QuokkaContext.read_iceberg

Must have pyiceberg installed on the client. This is a new API. This only supports AWS Glue catalog so far.

Parameters:

Name	Type	Description	Default
`table`	`str`	The table name to read from. This is the full table name, not just the table name. For example, if the table is in the database "default" and the table name is "my_table", then the table name should be "default.my_table".	required
`snapshot`	`int`	The snapshot ID to read from. If this is not specified, the latest snapshot will be read from.	`None`

Returns:

Name	Type	Description
`DataStream`		The DataStream created from the iceberg table.

Examples:

>>> from pyquokka.df import QuokkaContext
>>> qc = QuokkaContext()
>>> stream = qc.read_iceberg("default.my_table")

Source code in pyquokka/df.py

def read_iceberg(self, table, snapshot = None):

    """
    Must have pyiceberg installed on the client. This is a new API. This only supports AWS Glue catalog so far. 

    Args:
        table (str): The table name to read from. This is the full table name, not just the table name. For example, if the table is in the database "default" and the table name is "my_table", then the table name should be "default.my_table".
        snapshot (int): The snapshot ID to read from. If this is not specified, the latest snapshot will be read from.

    Returns:
        DataStream: The DataStream created from the iceberg table.

    Examples:

        >>> from pyquokka.df import QuokkaContext
        >>> qc = QuokkaContext()
        >>> stream = qc.read_iceberg("default.my_table")
    """

    from pyiceberg.catalog import load_catalog
    catalog = load_catalog("glue", **{"type":"glue"})
    try:
        table = catalog.load_table(table)
    except:
        raise Exception("table not found")
    if snapshot is not None:
        assert snapshot in [i.snapshot_id for i in table.metadata.snapshots], "snapshot not found"

    self.nodes[self.latest_node_id] = InputS3IcebergNode(table, snapshot)
    self.latest_node_id += 1
    return DataStream(self, [i.name for i in table.schema().fields], self.latest_node_id - 1)

Directions for this task:
Please answer these questions using the read_iceberg documentation above.
1. Which catalog does the method support so far?
2. Which snapshot is read when no snapshot ID is given?
3. What message does the exception carry when the table cannot be loaded?

Dataset records:
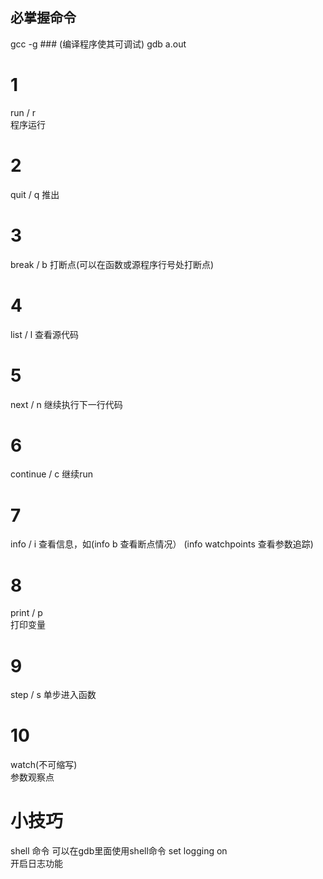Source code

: ## 必掌握命令    
gcc -g ###  (编译程序使其可调试)
gdb a.out

# 1 
run / r   
程序运行

# 2
quit / q
推出

# 3
break / b 
打断点(可以在函数或源程序行号处打断点)  

# 4 
list / l
查看源代码

# 5
next / n
继续执行下一行代码

# 6 
continue / c
继续run

# 7
info / i
查看信息，如(info b 查看断点情况） (info watchpoints 查看参数追踪) 

# 8
print / p  
打印变量

# 9 
step / s
单步进入函数 

# 10 
watch(不可缩写)  
参数观察点  


# 小技巧
shell 命令
可以在gdb里面使用shell命令
set logging on  
开启日志功能    
   

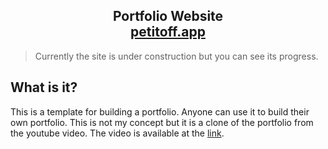 <h2 align="center">
  Portfolio Website<br/>
  <a href="https://petitoff.netlify.app/" target="_blank">petitoff.app</a>
</h2>

> Currently the site is under construction but you can see its progress.

## What is it?
This is a template for building a portfolio. Anyone can use it to build their own portfolio. This is not my concept but it is a clone of the portfolio from the youtube video. The video is available at the [link](https://youtu.be/G-Cr00UYokU).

Answer section:
1. AWS Glue catalog.
2. The latest snapshot.
3. "table not found"